### [DATA LISTING]
=== Section Start ===

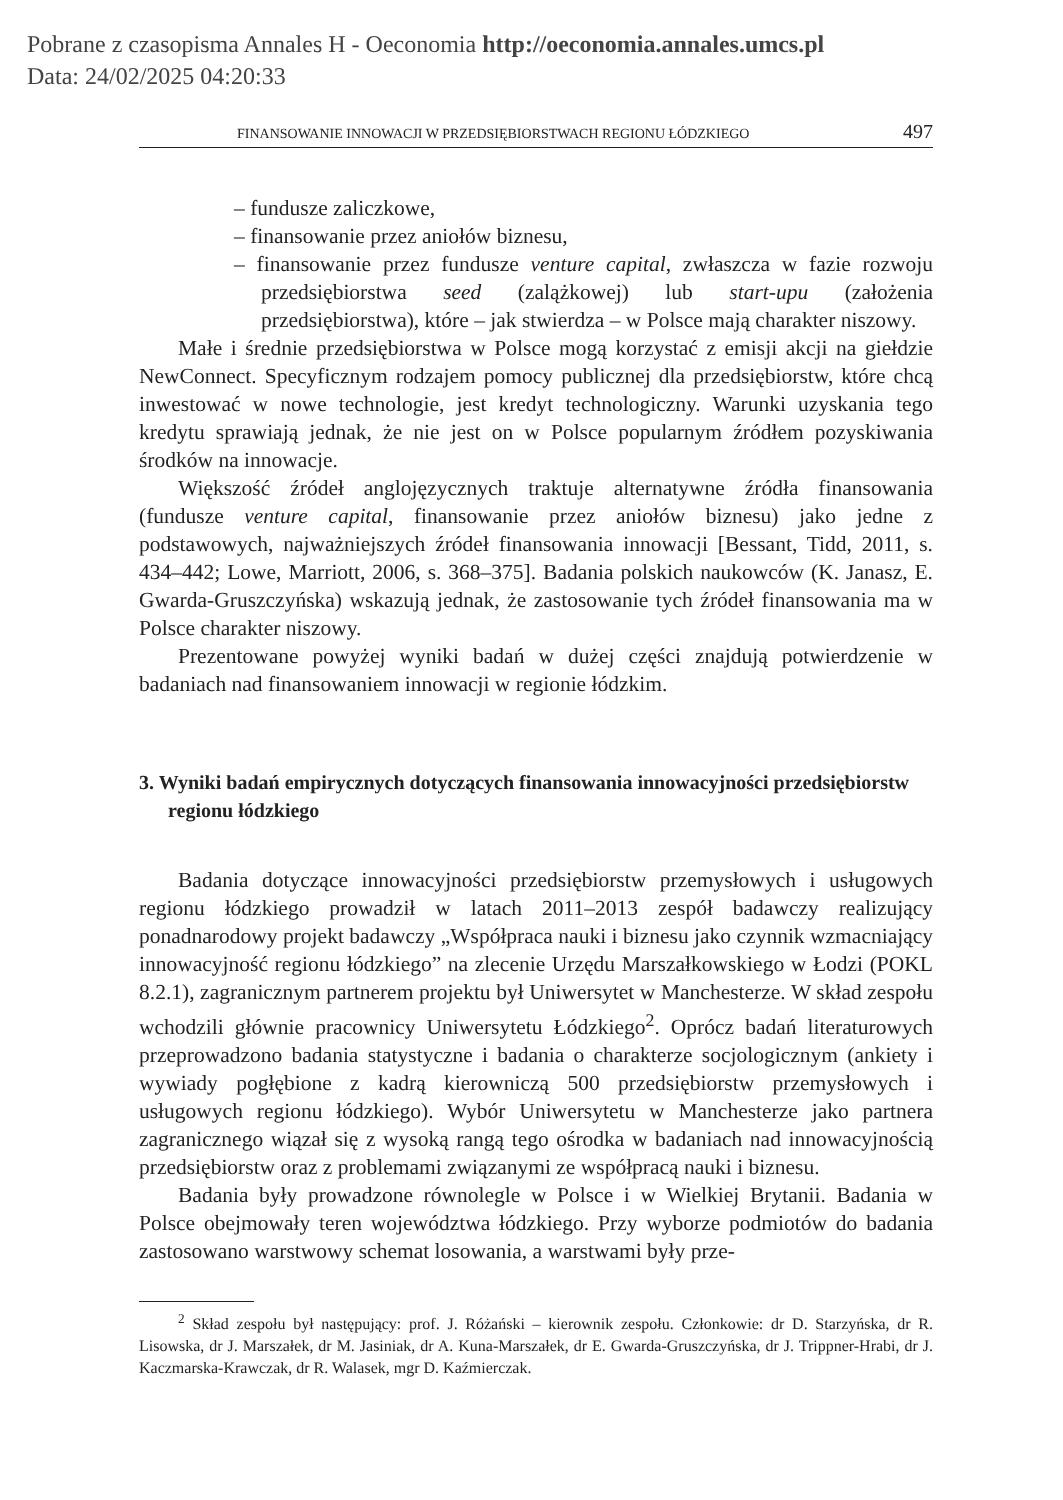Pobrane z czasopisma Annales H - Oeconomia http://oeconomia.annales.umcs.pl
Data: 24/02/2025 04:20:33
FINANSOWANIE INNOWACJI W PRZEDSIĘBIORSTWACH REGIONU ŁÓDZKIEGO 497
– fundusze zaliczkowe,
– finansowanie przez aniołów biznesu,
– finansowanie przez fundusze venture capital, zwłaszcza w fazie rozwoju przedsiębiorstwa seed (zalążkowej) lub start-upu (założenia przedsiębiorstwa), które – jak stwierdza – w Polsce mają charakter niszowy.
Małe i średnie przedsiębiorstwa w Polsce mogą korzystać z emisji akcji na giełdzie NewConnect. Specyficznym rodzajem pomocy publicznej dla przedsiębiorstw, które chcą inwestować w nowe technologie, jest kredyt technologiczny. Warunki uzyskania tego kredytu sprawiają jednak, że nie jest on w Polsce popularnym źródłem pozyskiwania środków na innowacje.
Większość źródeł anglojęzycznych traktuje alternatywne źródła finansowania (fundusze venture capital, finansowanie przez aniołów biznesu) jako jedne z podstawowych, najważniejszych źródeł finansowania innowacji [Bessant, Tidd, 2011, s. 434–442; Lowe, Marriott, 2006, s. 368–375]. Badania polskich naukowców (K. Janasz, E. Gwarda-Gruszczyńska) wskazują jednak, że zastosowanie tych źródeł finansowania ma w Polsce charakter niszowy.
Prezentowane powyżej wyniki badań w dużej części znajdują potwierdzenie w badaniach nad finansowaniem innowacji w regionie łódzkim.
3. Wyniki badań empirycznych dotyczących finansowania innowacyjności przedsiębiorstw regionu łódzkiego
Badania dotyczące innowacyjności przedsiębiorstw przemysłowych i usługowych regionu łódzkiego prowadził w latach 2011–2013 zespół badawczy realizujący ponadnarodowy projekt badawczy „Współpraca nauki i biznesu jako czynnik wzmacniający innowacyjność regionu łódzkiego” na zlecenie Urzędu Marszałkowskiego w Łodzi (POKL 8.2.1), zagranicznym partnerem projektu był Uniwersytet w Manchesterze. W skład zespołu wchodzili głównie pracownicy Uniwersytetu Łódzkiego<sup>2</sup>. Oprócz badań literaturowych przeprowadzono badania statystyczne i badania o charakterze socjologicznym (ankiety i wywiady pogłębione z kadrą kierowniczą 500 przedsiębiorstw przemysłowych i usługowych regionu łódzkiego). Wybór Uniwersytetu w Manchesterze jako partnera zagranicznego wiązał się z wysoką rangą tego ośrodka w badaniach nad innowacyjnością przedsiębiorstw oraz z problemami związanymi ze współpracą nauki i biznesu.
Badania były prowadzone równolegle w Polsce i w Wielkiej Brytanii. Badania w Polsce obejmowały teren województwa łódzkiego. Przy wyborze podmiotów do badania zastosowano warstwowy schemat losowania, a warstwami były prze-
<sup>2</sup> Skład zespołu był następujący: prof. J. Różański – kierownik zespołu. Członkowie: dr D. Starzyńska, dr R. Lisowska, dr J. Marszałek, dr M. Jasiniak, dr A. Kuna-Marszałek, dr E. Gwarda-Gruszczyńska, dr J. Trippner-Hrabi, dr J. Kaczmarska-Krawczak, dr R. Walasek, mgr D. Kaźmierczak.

=== Section End ===
=== Section Start ===

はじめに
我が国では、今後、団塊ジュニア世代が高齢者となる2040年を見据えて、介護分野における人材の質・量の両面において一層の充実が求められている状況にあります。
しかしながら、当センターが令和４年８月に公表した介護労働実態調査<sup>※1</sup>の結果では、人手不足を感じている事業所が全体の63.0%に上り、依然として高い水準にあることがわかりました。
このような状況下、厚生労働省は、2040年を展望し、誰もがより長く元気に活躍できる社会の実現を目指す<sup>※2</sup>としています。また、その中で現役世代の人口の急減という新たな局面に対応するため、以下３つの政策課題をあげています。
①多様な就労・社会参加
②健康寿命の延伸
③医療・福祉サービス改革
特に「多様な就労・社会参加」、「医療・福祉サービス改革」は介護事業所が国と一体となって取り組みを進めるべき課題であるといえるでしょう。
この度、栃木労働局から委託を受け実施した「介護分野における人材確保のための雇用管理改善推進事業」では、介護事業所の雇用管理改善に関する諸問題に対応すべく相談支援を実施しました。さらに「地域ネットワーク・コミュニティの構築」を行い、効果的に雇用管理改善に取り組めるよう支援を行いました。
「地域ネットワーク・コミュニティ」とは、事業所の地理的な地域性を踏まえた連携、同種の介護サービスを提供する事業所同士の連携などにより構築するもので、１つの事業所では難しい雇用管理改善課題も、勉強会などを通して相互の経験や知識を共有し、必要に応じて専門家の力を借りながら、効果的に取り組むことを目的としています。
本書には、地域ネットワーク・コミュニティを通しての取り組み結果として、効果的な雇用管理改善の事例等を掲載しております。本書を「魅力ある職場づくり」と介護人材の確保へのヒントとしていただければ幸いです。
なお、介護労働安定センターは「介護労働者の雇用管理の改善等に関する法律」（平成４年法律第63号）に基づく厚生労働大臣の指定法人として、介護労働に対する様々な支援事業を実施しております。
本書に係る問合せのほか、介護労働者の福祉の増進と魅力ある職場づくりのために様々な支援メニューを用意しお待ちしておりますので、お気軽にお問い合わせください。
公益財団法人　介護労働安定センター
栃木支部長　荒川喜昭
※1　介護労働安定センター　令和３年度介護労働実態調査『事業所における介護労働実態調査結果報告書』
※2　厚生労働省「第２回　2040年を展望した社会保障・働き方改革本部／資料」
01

=== Section End ===

### [EXERCISE PROMPT]
State only how many lines in the material include "finansowania".

### [ANSWER TO THIS PROBLEM]
2